Reporting on a crisis - a plane crash, a tornado, an oil spill - is a common scenario for journalists. When crisis reporting popped up on the syllabus for the Knight School's News Reporting and Editing course in late October, instructor Mary Tabor didn't need to look far for a practice exercise. Hurricane Sandy had struck the East Coast on the previous day, and Tabor set students to work reporting on Charlotte connections to the storm.

Student Taylor Pinckney stepped out of class quickly to phone family members living in New York and New Jersey. Brock Baldwin, Melanie Bergen and Lucas Motta tracked the storm's impact on Charlotte as a transportation hub, the involvement of repair crews from Duke Energy, and interruptions to the financial industry at Charlotte operations of Bank of America and Wells Fargo.

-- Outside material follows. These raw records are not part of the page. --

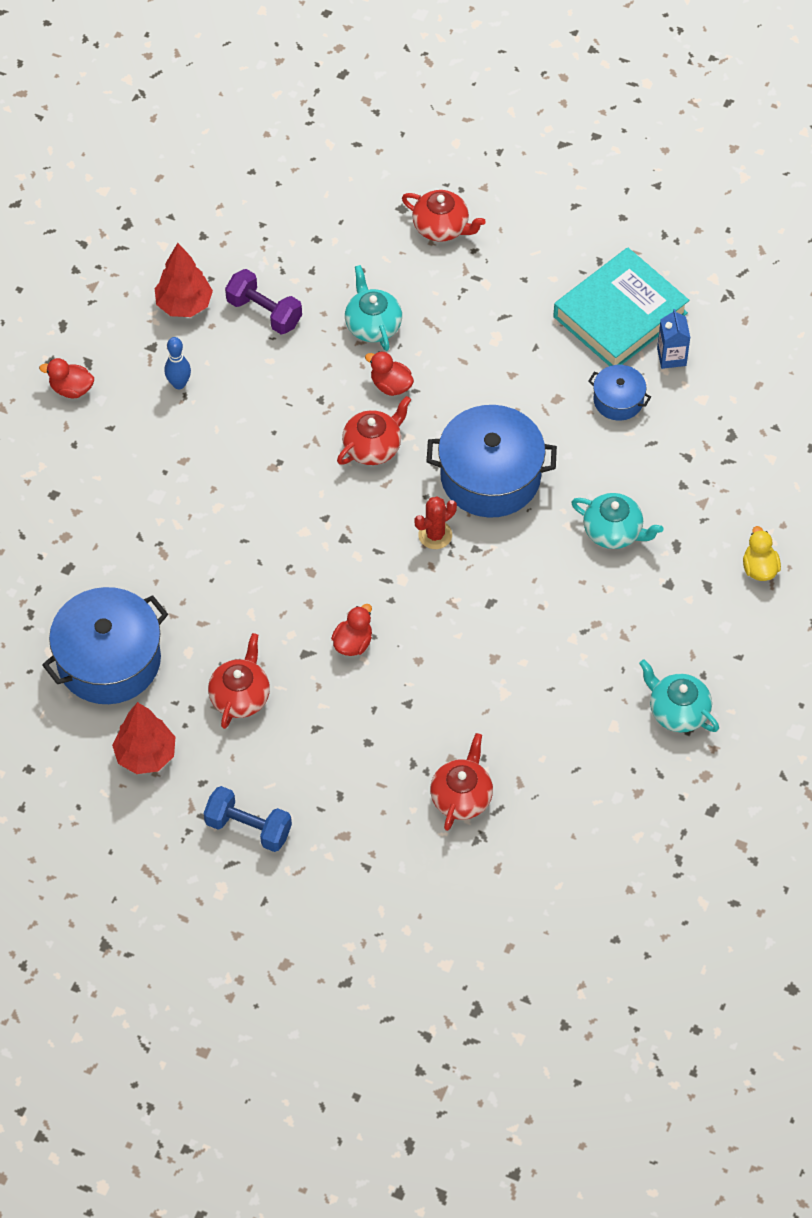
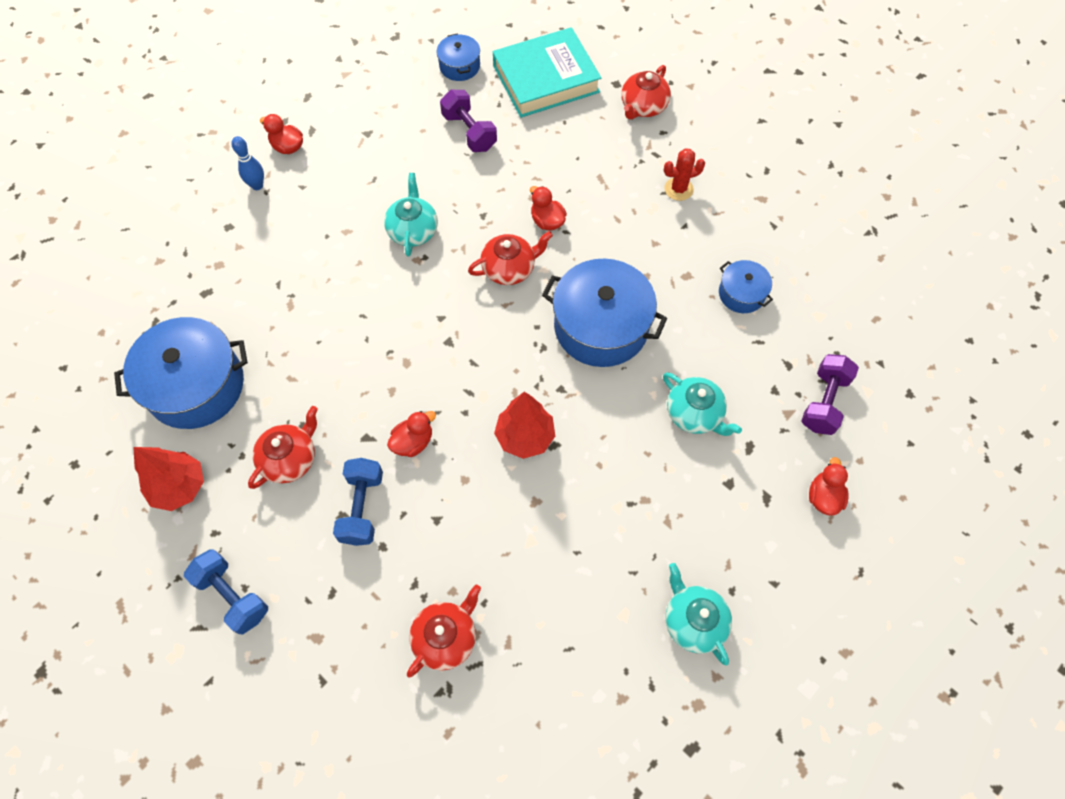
camera: 20 degrees right, 5 degrees up
red tree [155,243,213,317] -> red tree moved to [494,392,555,459]
blue bowling pin [164,337,191,389] -> blue bowling pin moved to [231,136,264,190]
turquoise teapot [345,265,402,351] -> turquoise teapot moved to [384,173,438,256]
red teapot [402,190,486,242] -> red teapot turned 75 degrees clockwise [621,65,671,120]
red cactus [415,496,457,549] -> red cactus moved to [664,148,705,201]
turquoise book [553,248,689,366] -> turquoise book moved to [493,27,601,118]
blue carton [657,309,690,369] -> none
yellow duck [743,526,781,581] -> red duck [809,457,848,516]
none -> blue dumbbell [333,458,383,546]
none -> blue pot [436,33,480,81]
none -> purple dumbbell [801,354,859,435]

"It's one thing to watch this on TV," Jersey City resident Christeen Badie Martinez told her friend, Queens student Konata Edwards. "But it's a whole lot different to experience it in person."

Tabor, a former reporter with The New York Times, regularly uses daily events to teach the news gathering process. "It's important to make the experience as realistic as possible," Tabor says. "What do you do when your first two sources don't answer their phones, and the third isn't allowed to talk to you? How can you be resourceful and develop accurate information under the pressure of a deadline? That's one of the key skills we're working to develop."